Intuit Stock Tumbles 5% After Unveiling 3,000 Job Cuts and AI Pivot

5 hour ago 2 sources neutral

Key takeaways:

  • Block's layoffs alongside Intuit signal potential headwinds for crypto-linked equities, possibly dampening Bitcoin sentiment.
  • AI pivot across major tech firms could catalyze a rally in decentralized AI tokens like FET or AGIX.
  • Broader tech layoffs may reduce risk appetite, increasing short-term volatility for cryptocurrencies.

Intuit (INTU) shares fell nearly 5% in morning trading on Wednesday after the company confirmed plans to cut approximately 3,000 jobs—roughly 17% of its global workforce—as part of a sweeping restructuring aimed at sharpening its focus on artificial intelligence.

CEO Sasan Goodarzi detailed the cuts in an internal memo to staff, saying the moves would reduce organizational complexity and streamline operations to deliver better products. The layoffs span seven countries and add Intuit to a growing list of tech firms trimming headcount in 2026, joining the likes of Block, Amazon, and Pinterest. More than 111,000 technology workers have lost their jobs this year, according to Layoffs.fyi, surpassing last year’s total.

The company, which employed about 18,200 people as of mid-2025, is also closing offices in Reno and Woodland Hills to consolidate teams into key hubs.

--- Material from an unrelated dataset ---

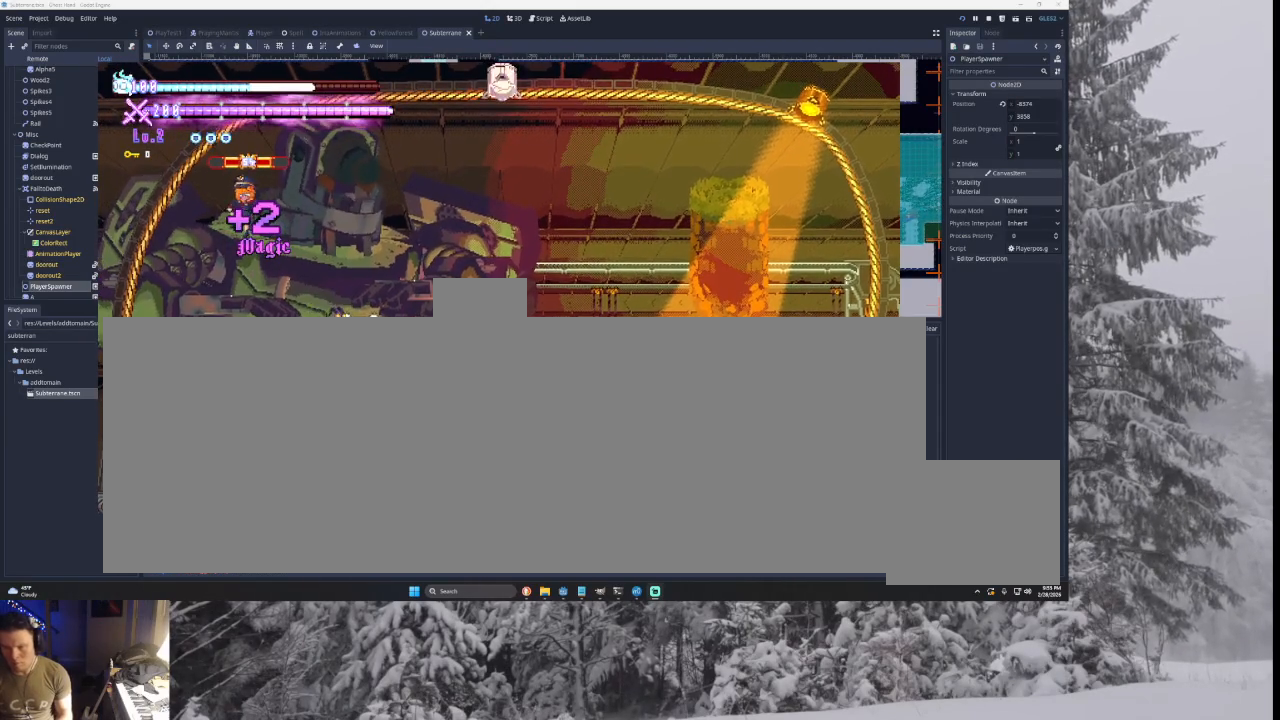
{"buttons": [], "left_stick": "left", "right_stick": "center", "events": [[233, "TRIANGLE", "up"], [300, "TRIANGLE", "down"], [367, "left_stick", "center"], [433, "left_stick", "left"], [467, "TRIANGLE", "up"]]}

Affected U.S. employees will remain on payroll through July 31 and receive severance that includes 16 weeks of base pay plus two additional weeks for each year of service.

AI partnerships take center stage – Intuit has secured multi-year deals with OpenAI and Anthropic to embed their AI models—ChatGPT and Claude—into its tax, accounting, and personal finance software. The restructuring is designed to accelerate those efforts, which Goodarzi described as the company’s “big bets.”

The news broke on the same day Intuit was scheduled to report third-quarter earnings. While the stock later pared some losses, closing down about 3%, the announcement rekindled concerns that AI-driven disruption could challenge Intuit’s core businesses, including the struggling Mailchimp email marketing unit, which saw revenue dip 21% last quarter. Still, the company’s overall revenue rose 17% to $4.7 billion in its latest reported period, supported by strength in TurboTax and Credit Karma.